:: Extract provided ::
::::::::
Monday, September 22, 2003
|don't send for a search party|
Why exactly is everyone going ga-ga over Sophia Coppola's new Lost In Translation? I thought it was passable but not anywhere near extraordinary and Sharon hated it, finding the existential crises of the two main characters utterly uncompelling. As she puts it, in reference to Scarlett Johansson's numerous scenes where she's gazing out on Tokyo from her hotel room, "hey, I've been depressed too but I didn't spend all my time, sitting in my panties, starting out of a window." (Sharon doesn't suffer fools lightly and she found Johansson's post-collegiate "whatever shall I do with my life?" existential battles to be annoying and devoid of depth).
Mostly though, she was royally annoyed at how cliche and stereotypical Tokyo was portrayed and I have to agree on this. Partially, I was excited to see the movie because critics talked about how Tokyo was shot so lovingly. I guess I went in hoping to see cinematographer Lance Acord do for Tokyo what Christopher Doyle did for Hong Kong in Wong Kar-Wai's Chungking Express. In the latter movie, Hong Kong's soaring skyscrapers and neon lights are dimmed in favor of a look at the back alleys, tenenment buildings, street markets and corner stores. None of these places are ostenisbly romantic yet Doyle shoots them as if they were as mysterious as Casablanca. With LiT, all you get are some pretty shots of downtown Tokyo mixed in with dozens of cliche images that have been circulatig through American film for the last 20+ years.
::::::::
:: Material shown ::
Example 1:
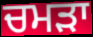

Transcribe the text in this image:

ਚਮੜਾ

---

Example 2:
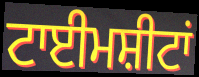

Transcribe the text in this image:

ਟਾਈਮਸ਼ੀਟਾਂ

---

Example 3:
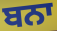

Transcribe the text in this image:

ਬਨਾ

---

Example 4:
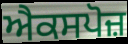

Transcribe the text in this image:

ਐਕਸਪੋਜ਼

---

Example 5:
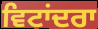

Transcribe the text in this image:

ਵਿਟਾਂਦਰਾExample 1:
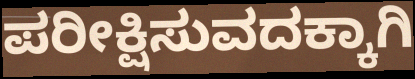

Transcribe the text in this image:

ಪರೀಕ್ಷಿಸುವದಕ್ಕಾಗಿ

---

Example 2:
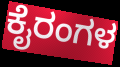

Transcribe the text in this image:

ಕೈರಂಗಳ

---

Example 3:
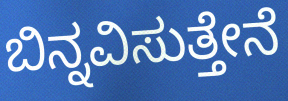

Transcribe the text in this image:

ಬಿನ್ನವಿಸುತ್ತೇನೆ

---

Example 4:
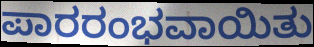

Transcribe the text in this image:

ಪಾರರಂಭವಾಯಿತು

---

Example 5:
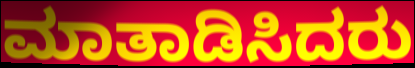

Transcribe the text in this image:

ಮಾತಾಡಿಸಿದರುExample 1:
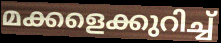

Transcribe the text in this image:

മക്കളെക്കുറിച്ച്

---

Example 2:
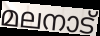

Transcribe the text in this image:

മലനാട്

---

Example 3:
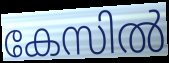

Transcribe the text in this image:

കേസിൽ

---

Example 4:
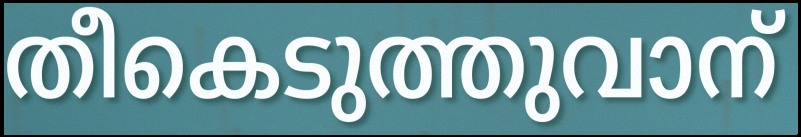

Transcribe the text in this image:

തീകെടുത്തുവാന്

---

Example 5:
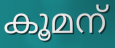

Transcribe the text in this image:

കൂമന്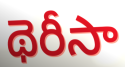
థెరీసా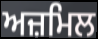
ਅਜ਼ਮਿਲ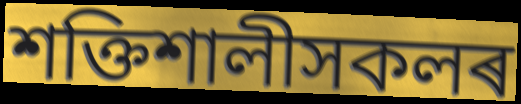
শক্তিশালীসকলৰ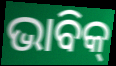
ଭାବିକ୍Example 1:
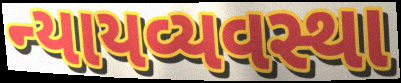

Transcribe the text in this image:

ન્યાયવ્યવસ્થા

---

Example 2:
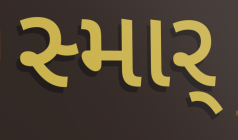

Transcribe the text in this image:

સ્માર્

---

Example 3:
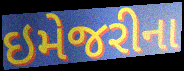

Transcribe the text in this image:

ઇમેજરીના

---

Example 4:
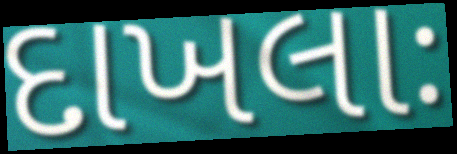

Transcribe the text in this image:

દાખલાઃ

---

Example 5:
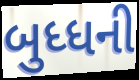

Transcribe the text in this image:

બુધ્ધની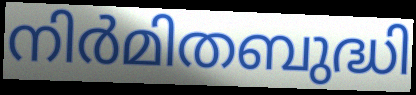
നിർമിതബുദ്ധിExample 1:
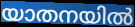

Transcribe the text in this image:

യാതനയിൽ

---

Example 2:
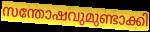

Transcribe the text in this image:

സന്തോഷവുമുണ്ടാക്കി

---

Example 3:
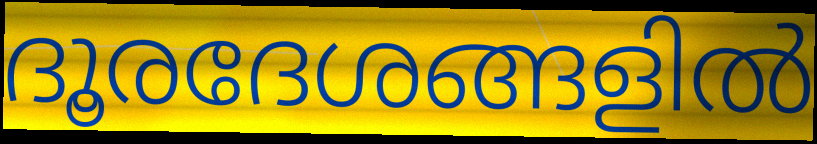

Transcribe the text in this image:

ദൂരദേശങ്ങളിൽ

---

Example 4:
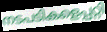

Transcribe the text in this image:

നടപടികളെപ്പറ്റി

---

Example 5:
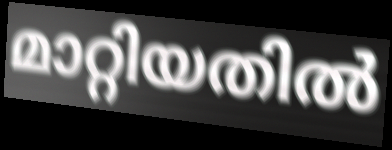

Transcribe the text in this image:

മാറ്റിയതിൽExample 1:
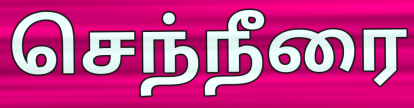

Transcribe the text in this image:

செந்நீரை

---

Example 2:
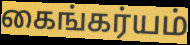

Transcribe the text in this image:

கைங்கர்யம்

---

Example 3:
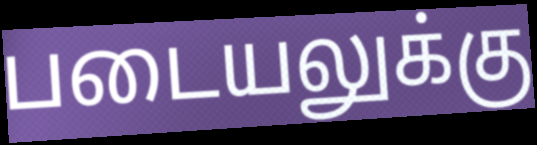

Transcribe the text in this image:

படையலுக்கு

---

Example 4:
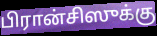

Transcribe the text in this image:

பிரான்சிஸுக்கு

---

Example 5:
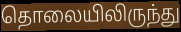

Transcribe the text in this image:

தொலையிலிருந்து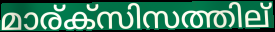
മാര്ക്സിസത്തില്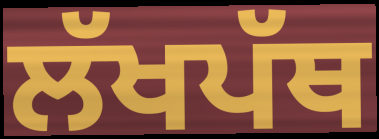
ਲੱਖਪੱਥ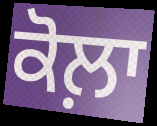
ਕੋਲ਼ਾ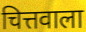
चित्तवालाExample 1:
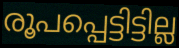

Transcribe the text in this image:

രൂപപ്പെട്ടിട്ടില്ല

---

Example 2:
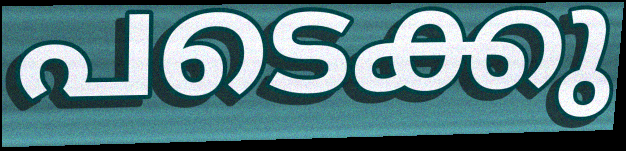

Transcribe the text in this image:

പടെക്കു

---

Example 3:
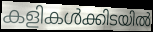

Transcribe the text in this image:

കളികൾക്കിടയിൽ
::::::::
:: Written task 1 ::
According to the blog post on Lost In Translation, who was the film's cinematographer?
:: Written task 2 ::
Continue the blog post about Lost In Translation, picking up right after its final sentence.

:: Exercise answer 1 ::
Lance Acord

:: Exercise answer 2 ::
Basically, the gist of it is: "wow, look at how wacky and crazy all these Japanese cats are! They're such freaks!" I would have thought that Coppola could have done better than playing on all the familiar neo-Orientalist cliches about Tokyo: pachinko machines, karaoke bars and strip clubs. I mean, why not have a friggin' tea ceremony scene in there too? Sometimes, American directors (read: White) can be so incredibly wack and unimaginative. In fact, if there are any examples of American cinema where Japan is portrayed Orientalism-free, I'd love to know what they'd be since I can't seem to think of any. Given the history of Japan and the U.S., that there's a deeply entrenched cultural tradition in the U.S. (that dates back even pre-WWII) to exoticize Japan and Japanese culture and as more time has gone by, those slanted impressions have become more and more part of the common sense logic through which Japan is viewed.
Since Lost In Translation purports to make Tokyo a major part of the film's narrative, and obviously, visual elements, I had higher hopes that it'de treat that subject with some intelligence and creativity rather than relaying on tired tropes. Like I said, that puts Coppola into a very larger tradition of bad American films about Japan (anyone up for Sayonara?) Or how about Black Rain? Or how about Rising Sun (doesn't take place in Japan yet might as well have). Or how about...
You get the idea.
There are few things more egregiously indefensible than a boring action movie. I watched the new vampire vs. werewolf, goth-wanker flick Underworld in a fairly packed, Westwood Theatre on a Friday night and if you can't compel a room full of college students to get excited over your monster/bullet fest, you got problems. Somehow, Underworld takes a perfectly good premise - a 600 year vampire vs. werewolf blood war - and manages to turn it into a sloggy bore, complete with long, profoundly dull conversations about Immortal genealogy, biochemistry and vampiric political succession.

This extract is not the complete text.